→ AVAILABLE RECORDS
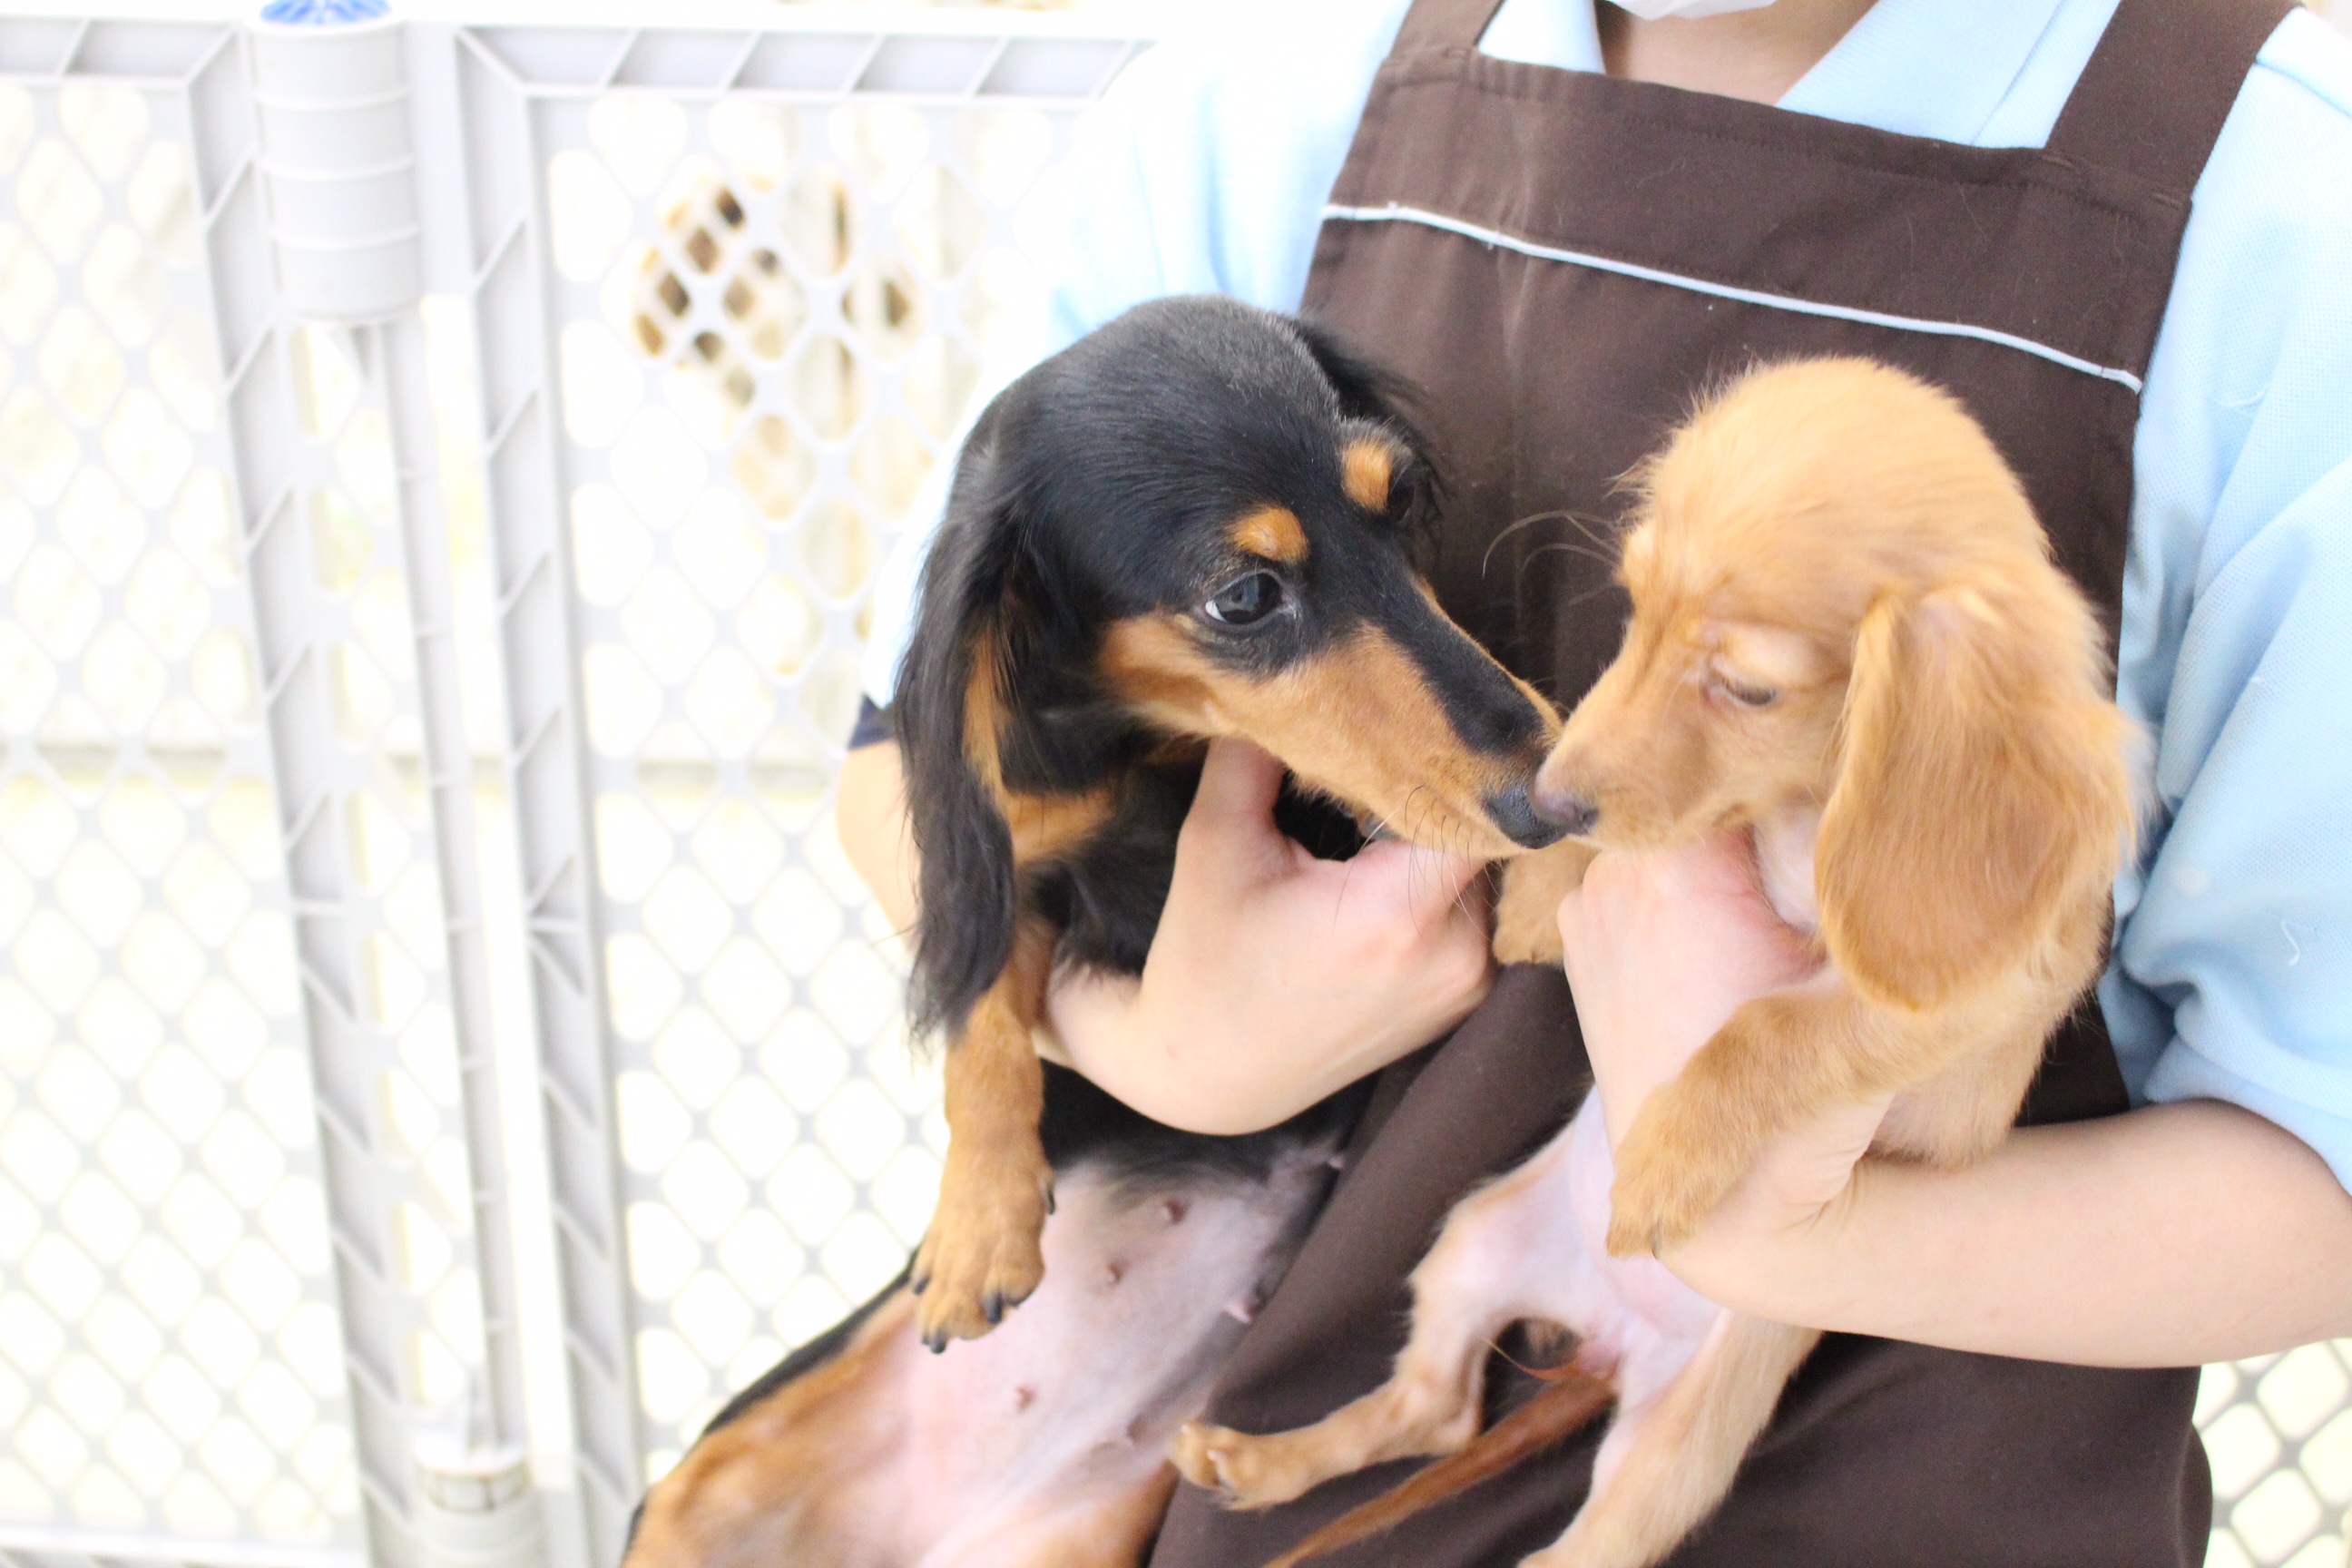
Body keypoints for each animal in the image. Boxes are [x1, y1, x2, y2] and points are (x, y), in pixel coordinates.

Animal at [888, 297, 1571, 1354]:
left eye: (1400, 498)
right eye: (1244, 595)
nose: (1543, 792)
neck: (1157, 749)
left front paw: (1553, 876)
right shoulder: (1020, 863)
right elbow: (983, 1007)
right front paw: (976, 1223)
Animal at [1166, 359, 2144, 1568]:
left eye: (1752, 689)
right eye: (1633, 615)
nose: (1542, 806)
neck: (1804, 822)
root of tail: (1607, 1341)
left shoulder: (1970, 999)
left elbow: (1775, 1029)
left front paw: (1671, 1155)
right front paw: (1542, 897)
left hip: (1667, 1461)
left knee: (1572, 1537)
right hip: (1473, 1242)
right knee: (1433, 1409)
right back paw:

→ EXERCISE DESCRIPTION
Omit pictures and output the listing exactly.

→ RESPONSE AREA
Body keypoints for each animal in the image. Boxes are [x1, y1, x2, y2] and points are (x, y), in pixel coordinates.

Animal at [888, 297, 1571, 1354]:
left eye: (1400, 498)
right eye: (1244, 595)
nose: (1543, 792)
neck: (1157, 749)
left front paw: (1553, 876)
right shoulder: (1020, 863)
right elbow: (983, 1007)
right front paw: (976, 1223)
Animal at [1166, 359, 2144, 1568]:
left eye: (1752, 689)
right eye: (1633, 615)
nose: (1542, 806)
neck: (1804, 822)
root of tail: (1607, 1341)
left shoulder: (1970, 999)
left elbow: (1775, 1029)
left front paw: (1671, 1155)
right front paw: (1542, 897)
left hip: (1667, 1461)
left knee: (1572, 1537)
right hip: (1473, 1242)
right knee: (1433, 1409)
right back paw:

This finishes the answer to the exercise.